Extract:
● ● ● ● ●

Ironwood is a 129,000-acre tract of desert northwest of Tucson commonly used by hunters and recreational shooters. While there is no measure to ban hunting, hunters would be denied a place to sight-in prior to the season, practice marksmanship, test equipment, and teach safe, responsible gun handling to youngsters.
Closure of the monument to recreational shooting was protested at public meetings and in written comments, but the BLM ignored the wishes of those who enjoy the historic and important recreational uses of these public lands.
“The BLM has demonstrated from the beginning of the planning process that its intent was to ban recreational shooting in the Ironwood Forest National Monument,” said Chris W. Cox, executive director of NRA’s Institute for Legislative Action (NRA-ILA). “No amount of public engagement in support of recreational shooting altered the direction that BLM had decided in advance that it would go. The BLM is charting the same course in its draft plan for the Sonoran Desert National Monument. Rest assured that the NRA will protect the interests of shooters and hunters by pursuing whatever legislative or legal means are available.”
NRA has been fighting to keep recreational shooting open in the monument since the draft plan was released for public comment in 2007 and has now filed a formal protest of the PRMP/FEIS, asserting, among other points:
• Because of a bias toward recreational shooting, BLM intended to institute the ban regardless of public comment.

● ● ● ● ●

Recorded data:
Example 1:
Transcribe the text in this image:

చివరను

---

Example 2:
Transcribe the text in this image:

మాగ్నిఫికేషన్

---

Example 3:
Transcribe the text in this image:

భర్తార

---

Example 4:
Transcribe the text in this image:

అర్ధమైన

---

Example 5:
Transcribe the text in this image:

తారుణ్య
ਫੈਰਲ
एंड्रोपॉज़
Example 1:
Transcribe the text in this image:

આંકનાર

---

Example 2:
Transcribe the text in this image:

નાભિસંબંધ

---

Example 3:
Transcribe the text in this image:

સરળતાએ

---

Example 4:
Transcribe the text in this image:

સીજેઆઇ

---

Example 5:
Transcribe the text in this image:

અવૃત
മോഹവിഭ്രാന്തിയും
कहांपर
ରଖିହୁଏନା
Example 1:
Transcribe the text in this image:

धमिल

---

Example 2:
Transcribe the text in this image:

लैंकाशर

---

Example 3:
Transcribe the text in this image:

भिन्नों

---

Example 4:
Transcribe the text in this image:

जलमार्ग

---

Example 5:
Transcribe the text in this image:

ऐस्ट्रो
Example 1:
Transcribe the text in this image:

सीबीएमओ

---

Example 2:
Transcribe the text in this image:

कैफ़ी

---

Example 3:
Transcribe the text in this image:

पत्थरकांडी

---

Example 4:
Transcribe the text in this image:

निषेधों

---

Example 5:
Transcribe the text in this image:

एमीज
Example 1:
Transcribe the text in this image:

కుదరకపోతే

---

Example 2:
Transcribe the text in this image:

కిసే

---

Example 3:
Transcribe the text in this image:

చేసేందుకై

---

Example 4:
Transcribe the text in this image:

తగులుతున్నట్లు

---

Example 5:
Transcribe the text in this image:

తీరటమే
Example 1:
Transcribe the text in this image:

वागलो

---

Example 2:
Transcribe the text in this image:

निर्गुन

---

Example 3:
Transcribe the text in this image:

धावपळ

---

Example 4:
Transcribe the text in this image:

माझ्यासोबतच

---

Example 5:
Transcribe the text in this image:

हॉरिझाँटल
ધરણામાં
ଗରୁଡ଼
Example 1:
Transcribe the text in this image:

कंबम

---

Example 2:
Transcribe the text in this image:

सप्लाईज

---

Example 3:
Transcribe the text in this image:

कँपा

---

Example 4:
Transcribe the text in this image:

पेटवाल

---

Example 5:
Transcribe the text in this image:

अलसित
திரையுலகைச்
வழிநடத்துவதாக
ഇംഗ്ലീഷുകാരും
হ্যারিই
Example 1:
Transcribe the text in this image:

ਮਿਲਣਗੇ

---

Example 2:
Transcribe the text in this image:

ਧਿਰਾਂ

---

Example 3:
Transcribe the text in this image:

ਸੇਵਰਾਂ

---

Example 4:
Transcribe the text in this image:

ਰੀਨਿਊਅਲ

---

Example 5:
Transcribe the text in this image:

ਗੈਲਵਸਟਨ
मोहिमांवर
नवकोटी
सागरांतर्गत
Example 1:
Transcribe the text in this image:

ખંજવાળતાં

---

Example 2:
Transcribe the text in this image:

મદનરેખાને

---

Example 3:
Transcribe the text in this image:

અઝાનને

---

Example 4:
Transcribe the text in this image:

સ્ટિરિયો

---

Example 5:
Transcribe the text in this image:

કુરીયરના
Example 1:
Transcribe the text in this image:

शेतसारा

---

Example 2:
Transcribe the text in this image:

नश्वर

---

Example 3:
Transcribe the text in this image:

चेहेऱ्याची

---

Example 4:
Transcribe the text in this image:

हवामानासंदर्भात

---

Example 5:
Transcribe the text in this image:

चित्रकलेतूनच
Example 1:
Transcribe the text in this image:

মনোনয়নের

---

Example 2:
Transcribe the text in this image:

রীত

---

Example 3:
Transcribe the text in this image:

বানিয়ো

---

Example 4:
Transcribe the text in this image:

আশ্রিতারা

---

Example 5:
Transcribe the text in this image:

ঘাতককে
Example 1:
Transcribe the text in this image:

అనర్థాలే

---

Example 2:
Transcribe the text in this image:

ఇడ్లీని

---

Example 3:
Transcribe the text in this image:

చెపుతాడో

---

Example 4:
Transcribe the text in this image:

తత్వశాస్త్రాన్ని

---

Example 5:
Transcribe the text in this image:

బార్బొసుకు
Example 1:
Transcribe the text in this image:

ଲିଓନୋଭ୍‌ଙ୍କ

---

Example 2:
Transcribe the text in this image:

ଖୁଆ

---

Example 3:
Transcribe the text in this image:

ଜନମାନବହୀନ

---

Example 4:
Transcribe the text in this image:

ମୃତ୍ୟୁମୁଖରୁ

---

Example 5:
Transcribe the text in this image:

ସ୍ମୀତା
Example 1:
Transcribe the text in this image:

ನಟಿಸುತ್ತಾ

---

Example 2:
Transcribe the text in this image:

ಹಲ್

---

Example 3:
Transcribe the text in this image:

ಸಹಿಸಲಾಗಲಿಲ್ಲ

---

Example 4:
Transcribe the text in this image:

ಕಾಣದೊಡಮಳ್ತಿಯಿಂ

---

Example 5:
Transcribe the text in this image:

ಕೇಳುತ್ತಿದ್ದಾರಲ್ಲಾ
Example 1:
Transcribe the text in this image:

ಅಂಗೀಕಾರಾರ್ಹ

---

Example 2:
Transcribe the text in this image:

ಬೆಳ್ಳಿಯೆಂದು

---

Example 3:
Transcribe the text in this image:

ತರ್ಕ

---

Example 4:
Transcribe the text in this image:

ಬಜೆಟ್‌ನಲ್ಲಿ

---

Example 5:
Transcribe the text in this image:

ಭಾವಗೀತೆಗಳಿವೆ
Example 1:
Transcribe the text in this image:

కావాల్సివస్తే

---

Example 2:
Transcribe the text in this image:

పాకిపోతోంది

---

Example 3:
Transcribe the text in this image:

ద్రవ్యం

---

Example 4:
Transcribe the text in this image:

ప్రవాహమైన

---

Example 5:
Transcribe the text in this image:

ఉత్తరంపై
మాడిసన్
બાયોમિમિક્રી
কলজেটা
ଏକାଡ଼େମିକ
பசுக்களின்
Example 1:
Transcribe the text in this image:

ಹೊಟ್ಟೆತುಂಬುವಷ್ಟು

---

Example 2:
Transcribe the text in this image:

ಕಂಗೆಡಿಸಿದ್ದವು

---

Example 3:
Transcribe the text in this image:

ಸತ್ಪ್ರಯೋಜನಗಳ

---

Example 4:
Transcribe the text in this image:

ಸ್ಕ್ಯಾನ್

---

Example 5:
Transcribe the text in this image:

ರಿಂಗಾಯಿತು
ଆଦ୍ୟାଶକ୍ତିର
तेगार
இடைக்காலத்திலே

● ● ● ● ●

Aim of the task: Pick up the passage about the recreational shooting ban in the Ironwood Forest National Monument after its last sentence and keep writing it.

Answer for this exercise:
• Shooting was arbitrarily singled out for a ban when resource-damaging activities such as grazing and camping were allowed.
• BLM made claims of environmental damage caused by recreational shooters but failed to provide documentation of the type and extent of the alleged damage. BLM also failed to discuss any options to minimize such impacts, such as more arrests of offenders and better enforcement of existing laws.
• By law, federal land-use plans must “use and observe the principles of multiple use and sustained yield,” essentially requiring a balance so that public lands “are utilized in the combination that will best meet the present and future needs of the American people.” The PRMP/FEIS makes no attempt to balance any alleged negative impacts of recreational shooting with the huge economic value of recreation to the area or the recreational benefits to American gun owners who use the area.
• BLM’s factual basis for the ban was not part of the Draft Environmental Impact Statement and therefore the public had no opportunity comment.
NRA’s comments on the draft plan gave it standing to file a formal protest to BLM’s announced decision.
Commenting on the proposed ban, Susan Recce, NRA’s Director of Conservation, Wildlife and Natural Resources, said, “BLM points to a few irresponsible individuals as a reason to close the monument to all recreational shooters. But the real reason for the closure is that BLM is unwilling or incapable of providing the necessary management or oversight so that shooting can take place in a safe and responsible manner. From the beginning of the planning process, NRA offered to assist BLM in identifying safe shooting sites and ways to foster safe and responsible shooting. The offers fell on deaf ears.
“At this point,” Recce continued, “I doubt that anything short of a legislative remedy will reverse the direction in which the BLM is headed. NRA will pursue all possible options to restore shooting opportunities in the monument for the safe, responsible citizens who use it.”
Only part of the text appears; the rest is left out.